### DATA FOR THIS EXERCISE
══════

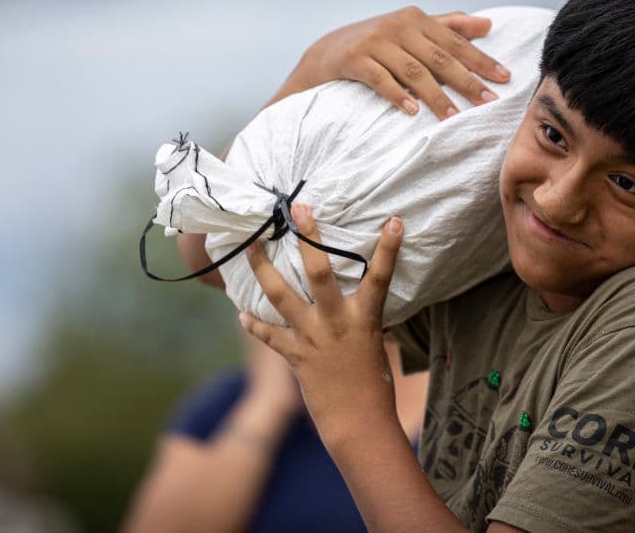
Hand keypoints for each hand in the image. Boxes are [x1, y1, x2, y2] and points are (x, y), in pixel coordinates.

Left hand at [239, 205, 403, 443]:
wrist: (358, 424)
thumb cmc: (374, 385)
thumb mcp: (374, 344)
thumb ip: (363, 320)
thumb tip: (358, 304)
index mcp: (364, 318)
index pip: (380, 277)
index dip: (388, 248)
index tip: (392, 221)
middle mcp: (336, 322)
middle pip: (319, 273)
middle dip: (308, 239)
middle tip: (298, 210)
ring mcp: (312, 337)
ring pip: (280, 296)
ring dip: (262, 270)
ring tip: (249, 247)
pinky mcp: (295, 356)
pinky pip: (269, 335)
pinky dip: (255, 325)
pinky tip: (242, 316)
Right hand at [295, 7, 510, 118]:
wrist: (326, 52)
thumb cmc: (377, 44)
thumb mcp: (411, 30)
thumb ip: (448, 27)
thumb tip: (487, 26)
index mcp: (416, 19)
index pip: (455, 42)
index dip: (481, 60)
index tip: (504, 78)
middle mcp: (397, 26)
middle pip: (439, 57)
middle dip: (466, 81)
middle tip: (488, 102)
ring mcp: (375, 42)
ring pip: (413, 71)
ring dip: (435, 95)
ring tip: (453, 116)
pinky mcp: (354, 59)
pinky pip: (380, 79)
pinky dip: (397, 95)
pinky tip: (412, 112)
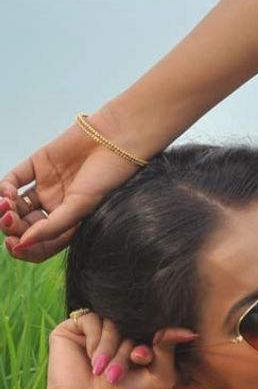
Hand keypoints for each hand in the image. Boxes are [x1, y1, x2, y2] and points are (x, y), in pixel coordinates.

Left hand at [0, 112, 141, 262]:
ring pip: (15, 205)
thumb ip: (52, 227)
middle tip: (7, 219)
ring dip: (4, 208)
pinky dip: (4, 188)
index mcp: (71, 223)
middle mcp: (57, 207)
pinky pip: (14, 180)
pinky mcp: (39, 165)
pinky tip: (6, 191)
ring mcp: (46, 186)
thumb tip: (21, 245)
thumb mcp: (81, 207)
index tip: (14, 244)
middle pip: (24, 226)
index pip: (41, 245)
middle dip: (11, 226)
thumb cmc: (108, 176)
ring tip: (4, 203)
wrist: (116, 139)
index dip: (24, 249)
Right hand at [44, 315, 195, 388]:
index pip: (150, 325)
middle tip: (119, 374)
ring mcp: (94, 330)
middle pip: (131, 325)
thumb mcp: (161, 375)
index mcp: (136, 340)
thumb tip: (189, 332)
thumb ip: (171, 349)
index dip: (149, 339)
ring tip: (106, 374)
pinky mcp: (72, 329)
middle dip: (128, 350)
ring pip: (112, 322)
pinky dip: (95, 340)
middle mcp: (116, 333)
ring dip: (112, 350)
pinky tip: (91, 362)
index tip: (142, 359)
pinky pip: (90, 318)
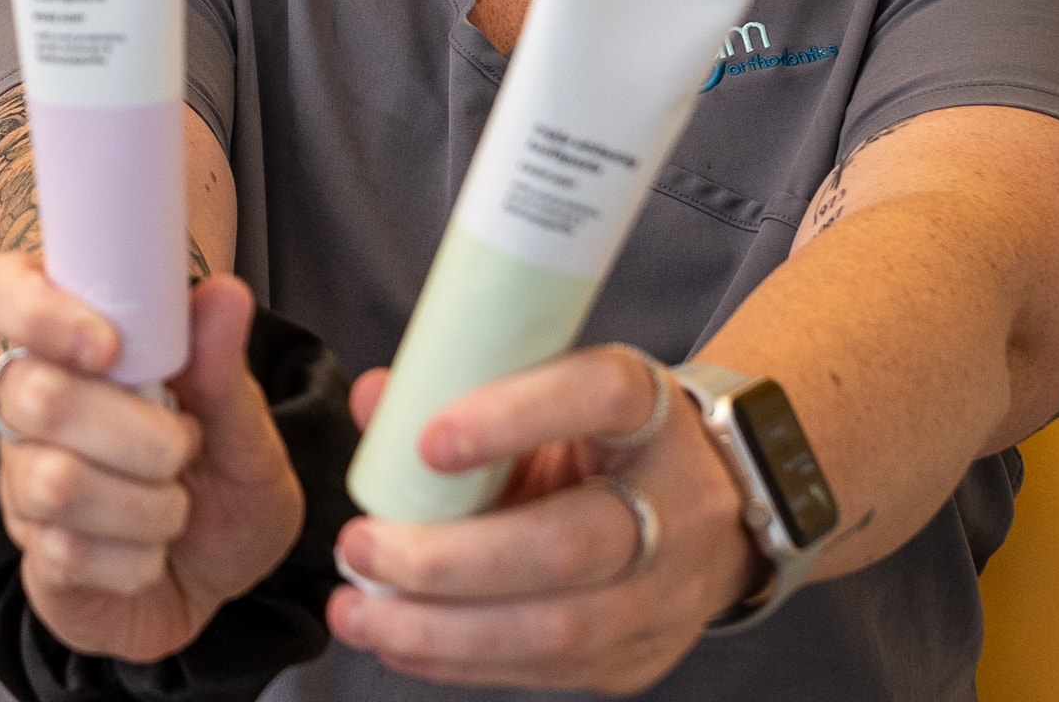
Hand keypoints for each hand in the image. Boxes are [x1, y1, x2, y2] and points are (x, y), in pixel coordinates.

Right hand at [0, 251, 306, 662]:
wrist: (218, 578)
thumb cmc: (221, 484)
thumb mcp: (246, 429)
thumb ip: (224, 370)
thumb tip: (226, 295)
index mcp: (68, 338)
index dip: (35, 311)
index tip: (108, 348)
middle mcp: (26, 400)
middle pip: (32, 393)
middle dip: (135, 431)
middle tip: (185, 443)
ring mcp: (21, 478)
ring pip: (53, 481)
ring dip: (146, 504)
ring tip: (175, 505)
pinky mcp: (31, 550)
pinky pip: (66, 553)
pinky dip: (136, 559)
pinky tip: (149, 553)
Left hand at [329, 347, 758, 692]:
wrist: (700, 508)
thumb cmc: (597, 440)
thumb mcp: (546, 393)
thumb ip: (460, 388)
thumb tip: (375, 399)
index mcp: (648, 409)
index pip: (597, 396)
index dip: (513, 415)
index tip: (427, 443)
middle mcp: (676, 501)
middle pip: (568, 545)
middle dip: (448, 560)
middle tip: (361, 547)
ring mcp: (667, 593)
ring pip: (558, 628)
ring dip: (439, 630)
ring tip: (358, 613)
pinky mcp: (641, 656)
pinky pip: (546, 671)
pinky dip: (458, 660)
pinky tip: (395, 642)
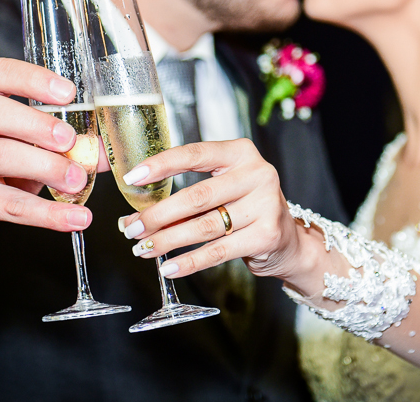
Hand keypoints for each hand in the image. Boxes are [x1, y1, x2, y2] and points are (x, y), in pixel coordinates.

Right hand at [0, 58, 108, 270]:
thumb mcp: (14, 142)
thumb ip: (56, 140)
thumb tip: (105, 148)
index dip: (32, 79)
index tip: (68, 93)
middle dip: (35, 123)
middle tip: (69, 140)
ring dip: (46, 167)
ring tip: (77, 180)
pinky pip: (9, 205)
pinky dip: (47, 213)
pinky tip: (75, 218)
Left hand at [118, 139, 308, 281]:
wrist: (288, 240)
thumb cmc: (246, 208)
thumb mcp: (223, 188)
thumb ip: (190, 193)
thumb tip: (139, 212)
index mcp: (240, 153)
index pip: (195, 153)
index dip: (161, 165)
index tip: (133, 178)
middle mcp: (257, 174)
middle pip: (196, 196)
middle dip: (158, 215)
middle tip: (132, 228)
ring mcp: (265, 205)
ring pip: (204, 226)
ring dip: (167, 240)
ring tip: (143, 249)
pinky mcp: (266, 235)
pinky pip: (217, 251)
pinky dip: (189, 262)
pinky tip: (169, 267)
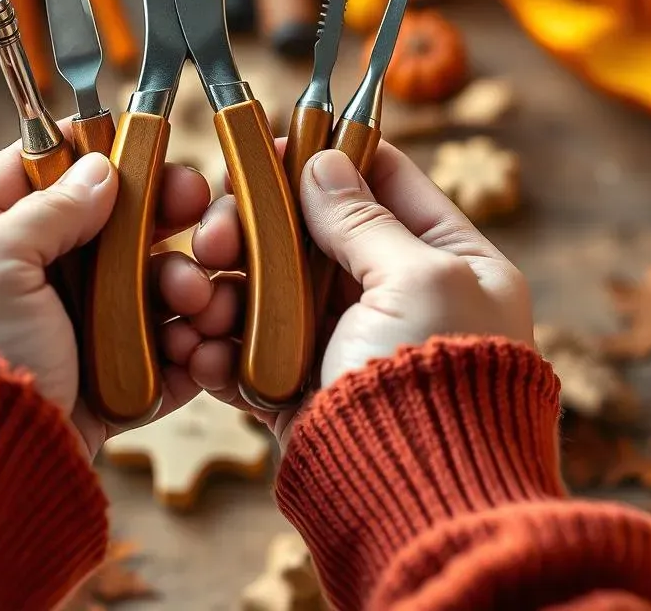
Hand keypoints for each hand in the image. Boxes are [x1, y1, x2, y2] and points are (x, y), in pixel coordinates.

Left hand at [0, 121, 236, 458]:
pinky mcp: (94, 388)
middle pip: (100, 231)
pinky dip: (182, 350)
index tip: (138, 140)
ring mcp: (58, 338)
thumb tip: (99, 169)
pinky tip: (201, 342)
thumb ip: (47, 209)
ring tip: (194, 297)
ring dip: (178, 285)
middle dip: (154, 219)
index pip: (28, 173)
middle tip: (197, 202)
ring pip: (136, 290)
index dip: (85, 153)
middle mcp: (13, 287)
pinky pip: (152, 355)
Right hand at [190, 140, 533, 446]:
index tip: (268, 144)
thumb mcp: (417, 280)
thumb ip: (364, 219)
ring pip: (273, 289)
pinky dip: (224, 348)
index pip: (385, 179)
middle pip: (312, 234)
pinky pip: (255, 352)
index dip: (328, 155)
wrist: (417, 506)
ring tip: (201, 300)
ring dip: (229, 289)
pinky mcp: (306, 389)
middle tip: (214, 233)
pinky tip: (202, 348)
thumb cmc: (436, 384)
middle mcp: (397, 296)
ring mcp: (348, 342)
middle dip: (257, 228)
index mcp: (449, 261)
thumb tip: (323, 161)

══════

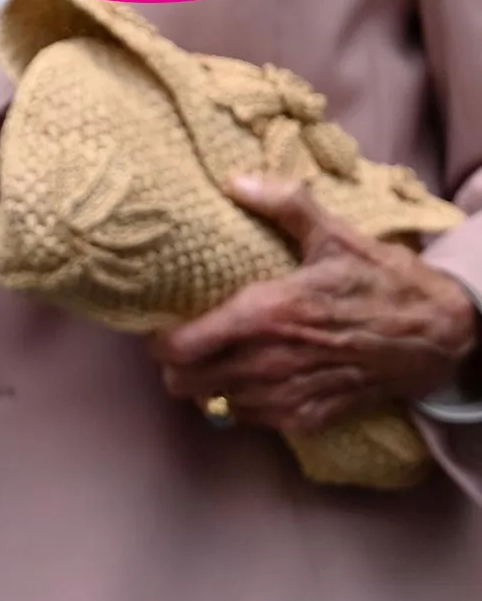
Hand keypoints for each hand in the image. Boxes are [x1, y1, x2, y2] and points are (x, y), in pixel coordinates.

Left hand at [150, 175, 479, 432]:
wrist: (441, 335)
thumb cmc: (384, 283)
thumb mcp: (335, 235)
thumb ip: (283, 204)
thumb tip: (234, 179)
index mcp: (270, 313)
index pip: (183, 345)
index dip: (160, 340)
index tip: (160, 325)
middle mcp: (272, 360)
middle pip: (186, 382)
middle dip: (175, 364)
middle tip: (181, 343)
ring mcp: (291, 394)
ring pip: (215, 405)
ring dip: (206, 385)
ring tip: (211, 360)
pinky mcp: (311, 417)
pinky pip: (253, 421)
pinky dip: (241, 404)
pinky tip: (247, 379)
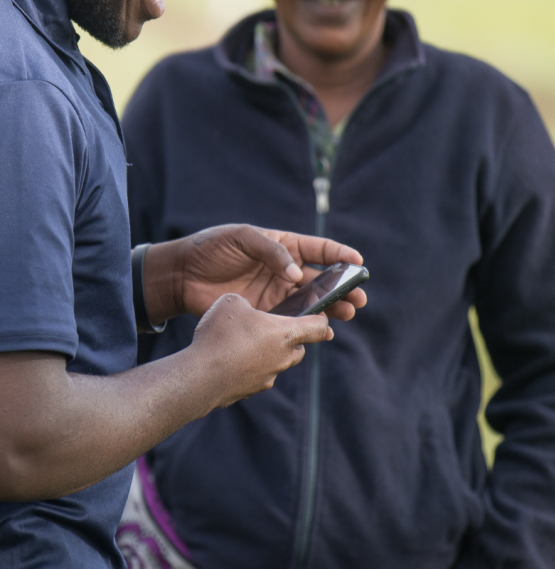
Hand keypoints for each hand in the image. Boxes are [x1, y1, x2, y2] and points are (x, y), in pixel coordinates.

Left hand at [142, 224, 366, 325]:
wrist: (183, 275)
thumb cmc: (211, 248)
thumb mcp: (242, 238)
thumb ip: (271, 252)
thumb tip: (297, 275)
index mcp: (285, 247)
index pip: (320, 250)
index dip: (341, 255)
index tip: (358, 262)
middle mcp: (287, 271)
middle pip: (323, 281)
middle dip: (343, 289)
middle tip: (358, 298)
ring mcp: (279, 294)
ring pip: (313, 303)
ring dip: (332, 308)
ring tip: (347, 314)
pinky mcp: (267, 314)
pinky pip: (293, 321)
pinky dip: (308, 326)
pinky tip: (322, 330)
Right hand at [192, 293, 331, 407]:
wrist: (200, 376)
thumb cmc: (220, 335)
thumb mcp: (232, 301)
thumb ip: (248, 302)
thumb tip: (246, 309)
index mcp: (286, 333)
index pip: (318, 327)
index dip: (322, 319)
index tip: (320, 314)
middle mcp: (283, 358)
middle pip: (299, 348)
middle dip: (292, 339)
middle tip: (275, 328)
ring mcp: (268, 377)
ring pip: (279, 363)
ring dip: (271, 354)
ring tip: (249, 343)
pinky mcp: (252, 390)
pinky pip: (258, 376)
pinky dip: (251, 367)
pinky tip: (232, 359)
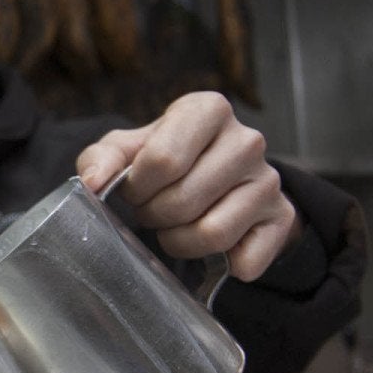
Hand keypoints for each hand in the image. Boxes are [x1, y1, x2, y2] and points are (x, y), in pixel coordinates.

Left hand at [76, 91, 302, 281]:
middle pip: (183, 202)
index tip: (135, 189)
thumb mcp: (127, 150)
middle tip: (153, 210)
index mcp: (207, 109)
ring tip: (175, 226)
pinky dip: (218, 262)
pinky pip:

══════

### ASSIGNMENT
Set down again, word for word, the stretch of records from the line with "index pip: (41, 245)" to the line with "ring tip: (106, 374)", both of those lines included.

### TASK ANSWER
index pip: (41, 245)
middle dip: (11, 226)
thumb cmc: (108, 176)
ring tip: (4, 203)
wrist: (116, 139)
index dip: (24, 249)
Right hand at [44, 315, 195, 388]:
index pip: (150, 325)
middle tip: (119, 374)
ring mcp: (94, 330)
middle pip: (131, 325)
thumb mcp: (161, 375)
index mcp: (136, 340)
thumb tip: (189, 332)
thumb ip: (171, 349)
index dip: (149, 339)
ring tip: (106, 374)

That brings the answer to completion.